4. KONDISI SISTEMIK DAN DISFUNGSI IMMUNOLOGI
a. Reccurent Aphthous Stomatitis (RAS)
Aphthous stomatitis disebut juga canker sore yang ditandai dengan timbulnya rasa nyeri dan
kerusakan pada membran mukosa. RAS terjadi pada 10% populasi dengan prevalensi wanita
lebih tinggi daripada pria (Jurge dkk., 2006).
• Gambaran Klinis
RAS pada umumnya terjadi pada lining mucosa rongga mulut yang tidak mengalami
keratinisasi, seperti pada lidah, mukosa bukal, dan mukosa labial. Perkembangan RAS
biasanya ditandai dengan adanya gejala prodromal, seperti rasa terbakar, kesemutan
(tingling), atau mukosa yang berwarna kemerahan (Zunt, 2001). Ulkus pada RAS berbentuk
bulat atau oval dengan pusat berwarna putih kekuningan yang dikelilingi oleh area berwarna
kemerahan.
• Klasifikasi
RAS diklasifikasikan menjadi 3 tipe, yaitu minor, mayor, dan herpertiform. Minor aphthous
ulcers merupakan ulkus yang paling sering terjadi, yaitu sekitar 80-85% dari seluruh kasus
yang ada. Major aphthous ulcer terjadi pada 5-10% kasus, dan herpetiform terjadi pada 5-
10% kasus.
Minor aphthous ulcers
Pada umumnya, ulkus ini berbentuk bulat atau oval dengan bagian tengah berwarna putih
kekuningan dan dikelilingi oleh halo eritematous.
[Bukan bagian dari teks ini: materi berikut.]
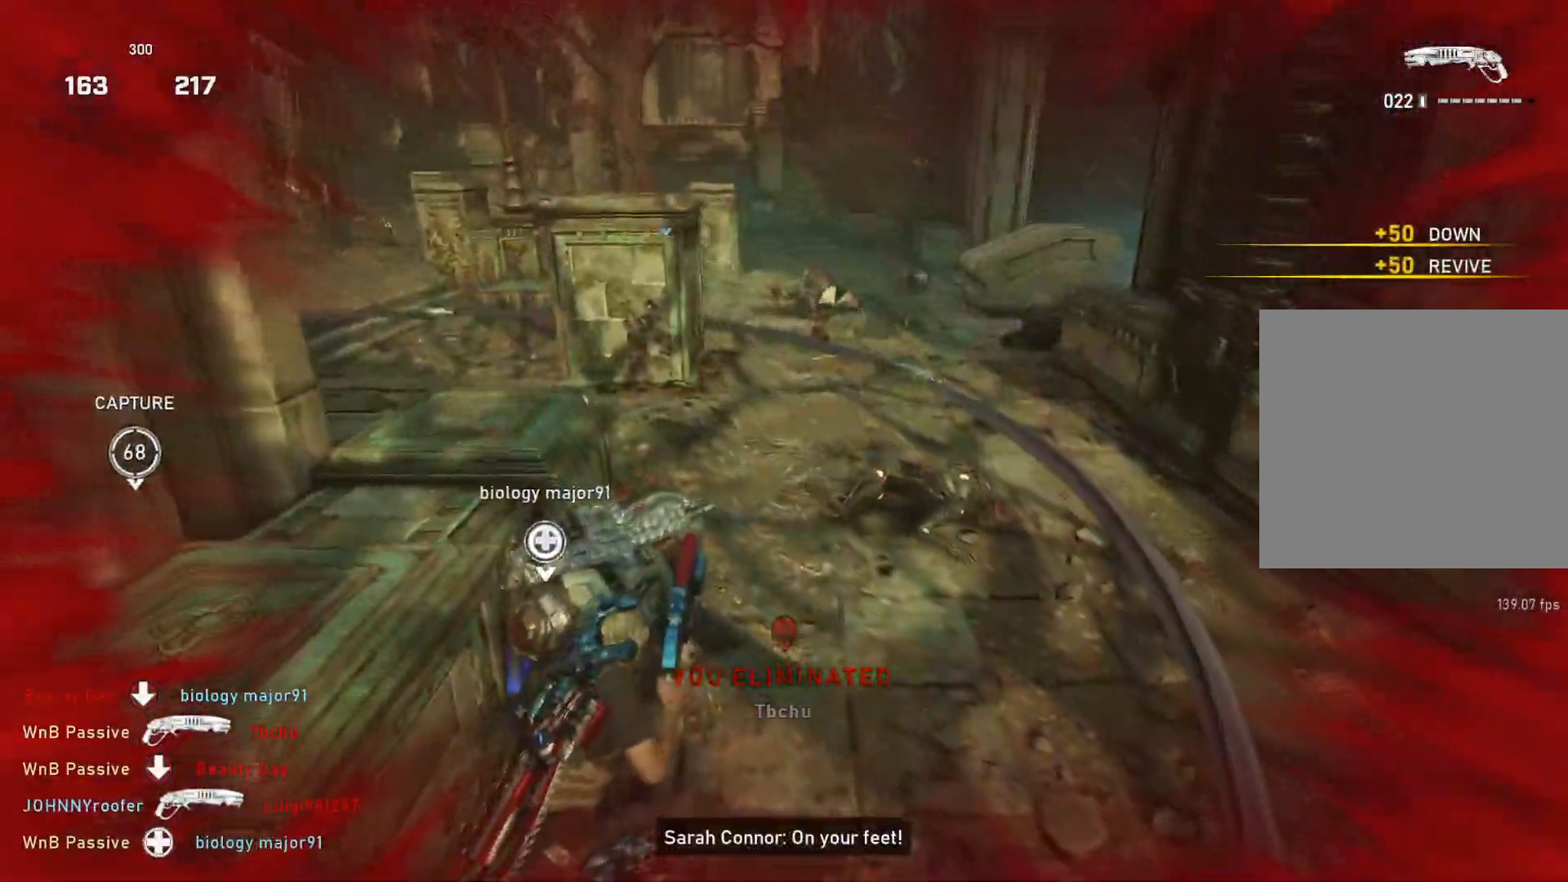
{"buttons": ["L1"], "left_stick": "up-right", "right_stick": "down", "events": [[83, "L2", "down"], [183, "right_stick", "right"], [350, "left_stick", "up-right"], [367, "R2", "down"], [400, "L2", "up"], [417, "right_stick", "center"], [433, "L1", "down"], [433, "R2", "up"], [467, "right_stick", "down"]]}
Ulkus ini sembuh dalam waktu 14 hari
tanpa terbentuknya jaringan parut (Zunt, 2001). Lokasi lesi ini biasanya pada mukosa
nonkeratinisasi, seperti pada mukosa bukal, mukosa labial, dan dasar mulut. Namun, dapat
juga terjadi pada mukosa keratinisasi, seperti palatum keras, gingiva, dan dorsum lidah. Lesi
ini dapat multipel dengan diameter 2-5 mm (Neville dkk., 2009; Birnbaum dan Dunne, 2010).
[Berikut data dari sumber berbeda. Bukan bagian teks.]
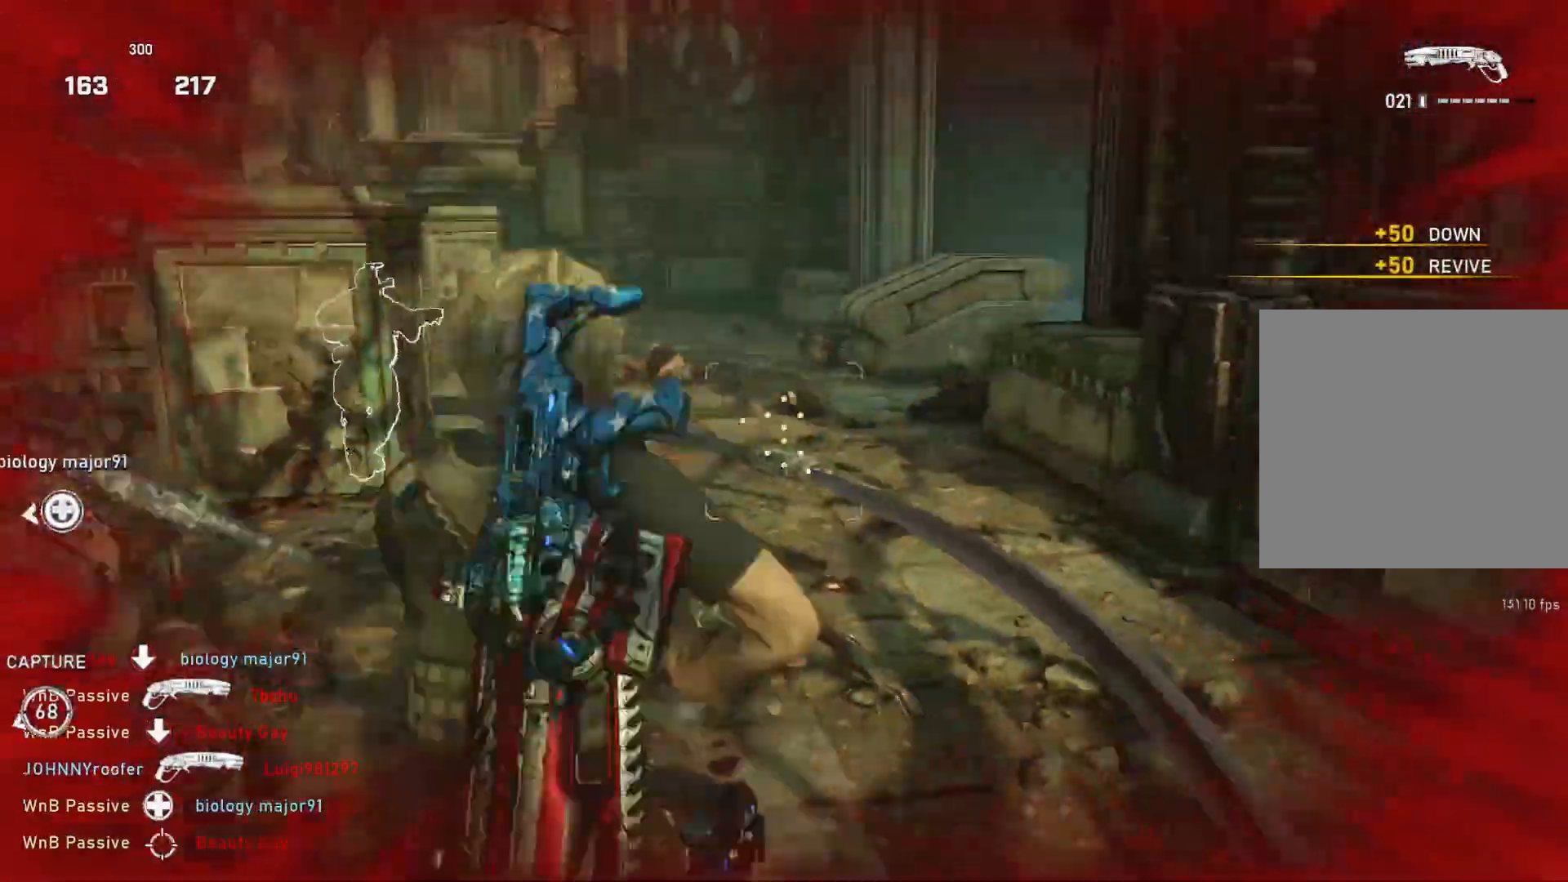
{"buttons": [], "left_stick": "up-left", "right_stick": "center", "events": [[33, "L1", "up"], [33, "right_stick", "center"], [200, "right_stick", "left"], [233, "left_stick", "up-left"], [333, "L1", "down"], [417, "L1", "up"], [483, "right_stick", "center"]]}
Major aphthous ulcer (Sutton’s disease)
Ulkus ini lebih dalam daripada ulser aftosa minor dengan tepi lesi yang irregular, dan
diameter > 1cm. Ulkus ini dapat sembuh dalam waktu beberapa minggu hingga bulan dan
sering terbentuk jaringan parut. Pada lesi ini, perlu dicurigai adanya keterlibatan kondisi
sistemik, seperti defisiensi nutrisi atau gangguan hematologis (Zunt, 2001).
Biasanya ulkus ini ditemukan pada bagian posterior mulut, palatum mole, dan daerah tonsila.
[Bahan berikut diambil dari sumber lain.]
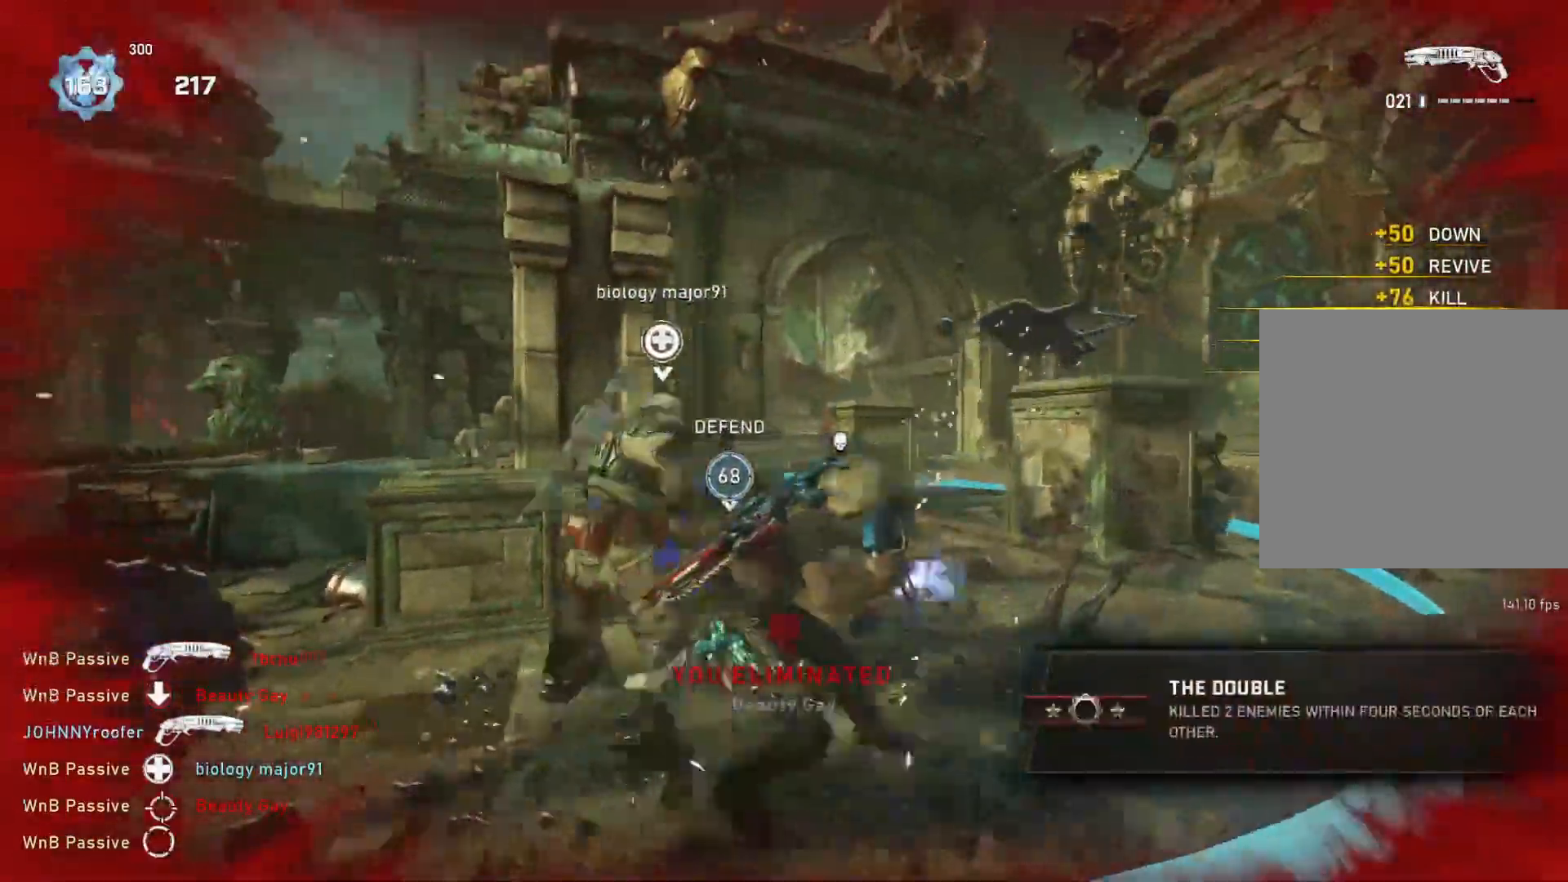
{"buttons": [], "left_stick": "down-right", "right_stick": "center", "events": [[350, "right_stick", "right"], [367, "left_stick", "down-left"], [417, "right_stick", "center"], [467, "left_stick", "down-right"]]}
Jumlah ulserasi bisa soliter atau multipel, ukurannya lebih besar dari 1 cm, bisa juga
mencapai 5 cm, bentuknya bulat atau lonjong, dasar lesi kekuningan, keabuan, tepi lesi merah
meradang, bisa lebih menonjol dibandingkan jaringan sekitarnya, jaringan dasar tetap lunak
dan tidak mengalami indurasi (Birnbaum dan Dunne, 2010).
Herpetiform aphthous ulcer
Lesi ini merupakan lesi yang multipel, rekuren dan menimbulkan rasa nyeri, serta lebih
banyak ditemukan pada wanita (Zunt, 2001). Lokasinya pada lidah, dasar mulut, dan mukosa
bukal. Jumlah lesi multipel, bisa mencapai 100 lesi pada saat yang bersamaan. Beberapa lesi
dapat bergabung menjadi satu. Ukuran kecil, diameter 1-3 mm, bentuknya tidak beraturan,
dasar lesi keabuan, tepi lesi tidak tegas, ditemukan daerah kemerahan yang luas pada
membran mukosa (Birnbaum dan Dunne, 2010). Lesi ini sama seperti pada primary herpetic
gingivostomatitis (Silverglade, 2011).
• Penyebab
Menurut Nally (1997), faktor penyebab RAS belum diketahui, namun beberapa penelitian
menyatakan bahwa ada hubungan antara kejadian RAS dengan respon system imun yang
abnormal. Birnbaum dan Dunne (2010) menyatakan bahwa faktor yang dapat berkaitan
dengan munculnya RAS meliputi trauma, stress psikologis, menstruasi dan alergi makanan,
misalnya coklat dan pengawet makanan. Selain itu, defisiensi Fe, asam folat, dan vitamin
B12 juga dapat menyebabkan RAS. Menurut Cawson dan Odell (2002), faktor etiologi yang
mungkin untuk RAS adalah genetik, respon terhadap trauma, infeksi, abnormalitas
imunologi, gangguan gastrointestinal, kekurangan hematologi, gangguan hormonal, dan
stress.
Lesi ini biasanya kambuhan, penyebabnya tidak diketahui tetapi kemungkinan karena
kerusakan sistem imun pada mediasi oleh sel T, dipacu oleh adanya stress, trauma dan faktor
lain yang mempengaruhi immunitas (Regezi dan Sciubba, 1993). Menurut Neville dkk.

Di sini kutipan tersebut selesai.